On 3 March 2022, the President of Ukraine Volodymyr Zelenskyy demanded that Russia restore all the damaged infrastructure to Ukraine during hostilities, during the payment of reparations and contributions.

We will restore every house, every street, every city. And we say to Russia: teach us the words "reparations" and "contributions". You will repay everything you did against Ukraine. In full. And we will not forget those who died, — said the President of Ukraine Volodymyr Zelenskyy.

On 14 November 2022, the General Assembly of UN adopted a resolution calling on Russia to pay reparations for the destruction caused by its war of aggression. Ninety-four countries voted in favor of the resolution and 14 against it, while 73 abstained. Belarus, Bahamas, the Central African Republic, China, Cuba, North Korea, Eritrea, Ethiopia, Iran, Mali, Nicaragua, Russia, Syria, and Zimbabwe voted against it.

== Amount of losses ==

According to the chairman of the Committee of Economists of Ukraine Andriy Novak, with the beginning of the Russian aggression, Ukraine lost up to 20% of GDP at once. Thus, the GDP in 2013 amounted to 183 billion dollars. Accordingly, since then, the state has received less than $4 billion in foreign direct investment each year.

Moreover, the total losses will be much higher. After all, it includes losses from the destruction of infrastructure and can be counted only after the deoccupation of the entire territory of Ukraine.

The IMF believes that economic losses for Ukraine are already significant in addition to human casualties. The country will face substantial costs in rebuilding and rebuilding infrastructure destroyed during the war: seaports and airports have been closed and damaged, and many roads and bridges have been destroyed.

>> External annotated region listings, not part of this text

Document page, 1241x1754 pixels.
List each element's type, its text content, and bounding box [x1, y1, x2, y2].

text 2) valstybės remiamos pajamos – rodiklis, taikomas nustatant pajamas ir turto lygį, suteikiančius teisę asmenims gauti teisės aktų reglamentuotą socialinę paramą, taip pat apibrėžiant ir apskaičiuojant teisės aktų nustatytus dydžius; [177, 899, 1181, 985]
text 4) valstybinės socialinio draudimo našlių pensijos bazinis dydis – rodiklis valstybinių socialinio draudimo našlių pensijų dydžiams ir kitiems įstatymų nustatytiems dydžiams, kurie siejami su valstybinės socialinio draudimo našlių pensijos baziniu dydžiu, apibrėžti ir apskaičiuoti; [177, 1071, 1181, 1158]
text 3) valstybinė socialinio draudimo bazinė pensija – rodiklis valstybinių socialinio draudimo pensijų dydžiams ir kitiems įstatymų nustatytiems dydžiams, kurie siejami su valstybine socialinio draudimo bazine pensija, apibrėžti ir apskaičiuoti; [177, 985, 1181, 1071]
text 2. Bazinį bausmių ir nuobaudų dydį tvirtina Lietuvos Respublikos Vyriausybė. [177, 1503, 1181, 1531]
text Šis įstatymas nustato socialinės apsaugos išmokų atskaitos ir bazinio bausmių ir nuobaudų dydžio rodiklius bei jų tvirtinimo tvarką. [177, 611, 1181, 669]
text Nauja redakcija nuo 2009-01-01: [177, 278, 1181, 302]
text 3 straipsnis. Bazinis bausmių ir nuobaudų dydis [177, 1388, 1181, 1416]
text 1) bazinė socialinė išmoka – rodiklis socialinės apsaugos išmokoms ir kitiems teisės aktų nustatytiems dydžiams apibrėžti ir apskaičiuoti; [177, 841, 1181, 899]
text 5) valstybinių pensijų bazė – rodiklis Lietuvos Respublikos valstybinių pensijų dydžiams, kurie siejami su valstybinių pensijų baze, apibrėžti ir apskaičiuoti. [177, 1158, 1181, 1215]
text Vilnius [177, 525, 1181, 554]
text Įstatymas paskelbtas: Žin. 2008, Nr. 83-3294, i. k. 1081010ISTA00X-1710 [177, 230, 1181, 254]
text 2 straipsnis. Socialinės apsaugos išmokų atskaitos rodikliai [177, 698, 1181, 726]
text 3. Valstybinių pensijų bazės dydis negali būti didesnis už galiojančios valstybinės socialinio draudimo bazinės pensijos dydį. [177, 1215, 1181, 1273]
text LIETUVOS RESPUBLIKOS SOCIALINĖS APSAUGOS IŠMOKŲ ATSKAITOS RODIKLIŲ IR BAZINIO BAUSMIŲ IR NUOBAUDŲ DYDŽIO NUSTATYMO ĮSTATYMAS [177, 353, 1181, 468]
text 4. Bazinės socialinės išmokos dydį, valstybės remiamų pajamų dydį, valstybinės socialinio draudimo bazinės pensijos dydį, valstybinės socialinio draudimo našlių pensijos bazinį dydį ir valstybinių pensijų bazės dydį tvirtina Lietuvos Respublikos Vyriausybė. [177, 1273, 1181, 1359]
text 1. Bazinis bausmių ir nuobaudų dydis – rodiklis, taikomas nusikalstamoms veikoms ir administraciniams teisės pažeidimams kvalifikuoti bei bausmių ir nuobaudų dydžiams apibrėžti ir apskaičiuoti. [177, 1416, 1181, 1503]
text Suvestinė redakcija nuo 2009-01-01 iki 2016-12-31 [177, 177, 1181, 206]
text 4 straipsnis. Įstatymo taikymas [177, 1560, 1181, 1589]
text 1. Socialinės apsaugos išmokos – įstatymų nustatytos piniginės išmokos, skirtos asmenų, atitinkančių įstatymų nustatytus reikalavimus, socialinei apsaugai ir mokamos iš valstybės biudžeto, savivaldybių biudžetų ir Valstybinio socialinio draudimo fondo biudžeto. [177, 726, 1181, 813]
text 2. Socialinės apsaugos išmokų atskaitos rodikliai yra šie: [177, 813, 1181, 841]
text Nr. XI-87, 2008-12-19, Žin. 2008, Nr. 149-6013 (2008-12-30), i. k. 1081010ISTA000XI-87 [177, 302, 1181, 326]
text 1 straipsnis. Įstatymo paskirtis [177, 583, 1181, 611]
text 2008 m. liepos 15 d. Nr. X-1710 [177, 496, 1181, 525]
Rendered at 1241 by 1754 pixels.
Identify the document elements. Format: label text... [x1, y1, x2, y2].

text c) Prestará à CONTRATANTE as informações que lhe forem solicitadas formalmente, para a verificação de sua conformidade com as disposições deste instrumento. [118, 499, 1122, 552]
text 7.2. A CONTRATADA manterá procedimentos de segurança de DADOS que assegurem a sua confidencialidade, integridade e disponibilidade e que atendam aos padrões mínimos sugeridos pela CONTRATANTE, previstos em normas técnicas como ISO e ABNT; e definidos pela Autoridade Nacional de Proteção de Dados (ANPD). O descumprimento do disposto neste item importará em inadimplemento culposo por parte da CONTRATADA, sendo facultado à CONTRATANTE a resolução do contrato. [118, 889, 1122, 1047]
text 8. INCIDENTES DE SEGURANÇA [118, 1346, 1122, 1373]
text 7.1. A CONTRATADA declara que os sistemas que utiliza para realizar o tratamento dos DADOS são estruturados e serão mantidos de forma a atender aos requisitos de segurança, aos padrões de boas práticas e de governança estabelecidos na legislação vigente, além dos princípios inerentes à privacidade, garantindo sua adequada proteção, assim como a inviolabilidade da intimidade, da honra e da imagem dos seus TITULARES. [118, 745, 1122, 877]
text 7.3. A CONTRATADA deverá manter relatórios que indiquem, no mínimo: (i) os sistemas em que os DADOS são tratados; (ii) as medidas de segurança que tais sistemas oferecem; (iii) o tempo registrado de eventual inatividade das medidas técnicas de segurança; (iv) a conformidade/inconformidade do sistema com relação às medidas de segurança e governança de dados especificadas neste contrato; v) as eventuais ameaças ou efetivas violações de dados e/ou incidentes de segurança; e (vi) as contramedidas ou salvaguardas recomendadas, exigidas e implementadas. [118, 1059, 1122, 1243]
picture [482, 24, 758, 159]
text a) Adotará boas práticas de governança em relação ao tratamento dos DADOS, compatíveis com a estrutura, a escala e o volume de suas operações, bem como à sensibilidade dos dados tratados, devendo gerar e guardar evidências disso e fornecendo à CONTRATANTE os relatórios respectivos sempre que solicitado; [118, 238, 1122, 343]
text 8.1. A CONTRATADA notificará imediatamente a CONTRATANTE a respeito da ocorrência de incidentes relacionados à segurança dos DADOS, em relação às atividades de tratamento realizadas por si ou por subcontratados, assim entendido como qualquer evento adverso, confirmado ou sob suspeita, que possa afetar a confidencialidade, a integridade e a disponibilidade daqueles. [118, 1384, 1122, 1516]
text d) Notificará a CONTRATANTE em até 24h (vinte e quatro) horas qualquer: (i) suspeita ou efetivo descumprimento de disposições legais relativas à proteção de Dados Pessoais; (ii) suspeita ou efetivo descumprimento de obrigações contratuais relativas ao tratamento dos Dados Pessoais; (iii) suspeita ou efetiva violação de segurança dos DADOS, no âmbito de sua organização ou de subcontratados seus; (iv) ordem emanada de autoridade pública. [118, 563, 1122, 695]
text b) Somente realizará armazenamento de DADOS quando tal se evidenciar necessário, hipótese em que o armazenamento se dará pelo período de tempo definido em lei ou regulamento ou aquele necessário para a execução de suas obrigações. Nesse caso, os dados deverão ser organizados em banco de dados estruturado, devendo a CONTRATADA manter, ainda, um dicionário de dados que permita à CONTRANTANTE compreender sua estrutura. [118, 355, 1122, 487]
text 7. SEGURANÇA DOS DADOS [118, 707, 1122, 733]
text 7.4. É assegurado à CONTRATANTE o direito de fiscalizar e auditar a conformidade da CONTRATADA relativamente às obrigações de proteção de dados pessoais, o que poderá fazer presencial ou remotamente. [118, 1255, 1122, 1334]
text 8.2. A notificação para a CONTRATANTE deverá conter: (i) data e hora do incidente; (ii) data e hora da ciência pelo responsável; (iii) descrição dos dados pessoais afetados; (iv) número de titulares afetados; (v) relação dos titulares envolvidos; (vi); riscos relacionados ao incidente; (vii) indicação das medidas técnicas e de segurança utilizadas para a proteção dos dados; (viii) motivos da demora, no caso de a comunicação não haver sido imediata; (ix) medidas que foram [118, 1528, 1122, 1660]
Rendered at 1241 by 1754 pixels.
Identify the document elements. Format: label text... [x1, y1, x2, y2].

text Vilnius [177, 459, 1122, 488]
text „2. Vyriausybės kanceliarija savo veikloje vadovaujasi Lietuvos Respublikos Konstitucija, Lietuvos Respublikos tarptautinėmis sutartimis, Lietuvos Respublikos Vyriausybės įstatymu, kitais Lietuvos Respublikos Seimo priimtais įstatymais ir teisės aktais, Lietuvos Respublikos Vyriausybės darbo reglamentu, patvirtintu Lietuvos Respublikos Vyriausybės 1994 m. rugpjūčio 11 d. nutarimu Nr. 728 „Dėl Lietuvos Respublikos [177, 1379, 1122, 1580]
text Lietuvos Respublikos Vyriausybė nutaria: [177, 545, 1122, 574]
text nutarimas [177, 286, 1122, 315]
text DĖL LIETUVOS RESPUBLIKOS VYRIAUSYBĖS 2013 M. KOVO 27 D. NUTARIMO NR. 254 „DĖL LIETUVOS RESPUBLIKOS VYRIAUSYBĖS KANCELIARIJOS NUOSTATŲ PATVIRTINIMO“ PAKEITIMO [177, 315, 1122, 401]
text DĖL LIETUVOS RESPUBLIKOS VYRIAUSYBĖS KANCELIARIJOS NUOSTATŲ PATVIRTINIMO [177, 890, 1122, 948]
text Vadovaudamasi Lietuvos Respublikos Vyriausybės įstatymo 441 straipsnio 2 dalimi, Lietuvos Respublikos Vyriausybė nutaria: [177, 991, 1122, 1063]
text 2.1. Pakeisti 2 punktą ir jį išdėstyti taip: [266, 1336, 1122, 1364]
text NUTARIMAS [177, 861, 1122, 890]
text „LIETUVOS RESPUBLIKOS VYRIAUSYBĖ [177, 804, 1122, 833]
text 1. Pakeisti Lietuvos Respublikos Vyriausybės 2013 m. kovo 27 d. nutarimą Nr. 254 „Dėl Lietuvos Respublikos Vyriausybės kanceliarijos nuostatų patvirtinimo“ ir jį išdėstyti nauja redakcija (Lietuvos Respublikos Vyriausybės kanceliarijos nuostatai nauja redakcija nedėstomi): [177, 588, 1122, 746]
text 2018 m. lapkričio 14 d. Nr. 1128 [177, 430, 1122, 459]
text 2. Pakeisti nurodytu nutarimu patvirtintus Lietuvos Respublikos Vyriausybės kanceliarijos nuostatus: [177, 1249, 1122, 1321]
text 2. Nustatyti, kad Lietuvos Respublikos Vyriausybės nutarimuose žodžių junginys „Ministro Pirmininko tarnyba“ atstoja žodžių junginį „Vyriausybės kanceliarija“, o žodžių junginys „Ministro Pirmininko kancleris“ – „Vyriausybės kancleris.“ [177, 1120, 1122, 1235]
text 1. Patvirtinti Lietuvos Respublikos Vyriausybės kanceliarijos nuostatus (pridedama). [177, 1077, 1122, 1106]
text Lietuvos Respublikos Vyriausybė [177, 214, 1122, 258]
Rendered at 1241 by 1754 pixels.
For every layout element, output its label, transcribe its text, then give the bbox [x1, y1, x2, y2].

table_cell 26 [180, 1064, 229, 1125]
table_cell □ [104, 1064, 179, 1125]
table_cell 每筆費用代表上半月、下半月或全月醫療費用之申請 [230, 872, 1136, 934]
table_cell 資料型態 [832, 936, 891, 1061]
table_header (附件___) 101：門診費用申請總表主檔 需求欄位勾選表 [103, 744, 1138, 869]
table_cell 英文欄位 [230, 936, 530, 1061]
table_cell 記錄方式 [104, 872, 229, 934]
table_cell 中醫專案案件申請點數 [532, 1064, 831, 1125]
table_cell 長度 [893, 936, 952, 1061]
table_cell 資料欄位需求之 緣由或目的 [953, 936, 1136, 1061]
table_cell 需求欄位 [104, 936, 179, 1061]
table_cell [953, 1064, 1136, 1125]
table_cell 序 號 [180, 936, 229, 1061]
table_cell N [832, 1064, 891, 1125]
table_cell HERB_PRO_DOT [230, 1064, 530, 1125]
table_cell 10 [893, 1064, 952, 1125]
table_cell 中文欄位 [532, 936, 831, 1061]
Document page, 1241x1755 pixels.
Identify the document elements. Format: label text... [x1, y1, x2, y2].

Although it is challenging to assess the need for funding at this stage.

According to KSE data received from volunteers, as of 10 March 2022, at least 200 educational institutions, 30 health care facilities, 8 churches, 1,600 residential buildings, 19 office buildings, 23 factories and their warehouses, and 12 airports, 5 TPPs and HPPs were damaged or destroyed.

In addition, more than 15,000 km of roads, 5,000 km of railways, and 350 bridges were destroyed or disabled. Ukraine has launched the "Russia Will Pay" project, which collects data on facilities destroyed by the occupiers. The data is used in international courts against Russia for compensation.

The value of damaged or destroyed objects, according to preliminary estimates of the CSE, in the event of their destruction can be up to ₴1.5 trillion or US$54.3 billion.

== International action ==

On 19 May 2023, the G7 leaders issued a statement on Ukraine stating they would ensure that "Russia's sovereign assets in our jurisdictions will remain immobilized until Russia pays for the damage it has caused to Ukraine".

On 20 June 2023, the United Kingdom implemented legislation allowing it to retain or impose sanctions to promote Russia's payment of compensation to Ukraine.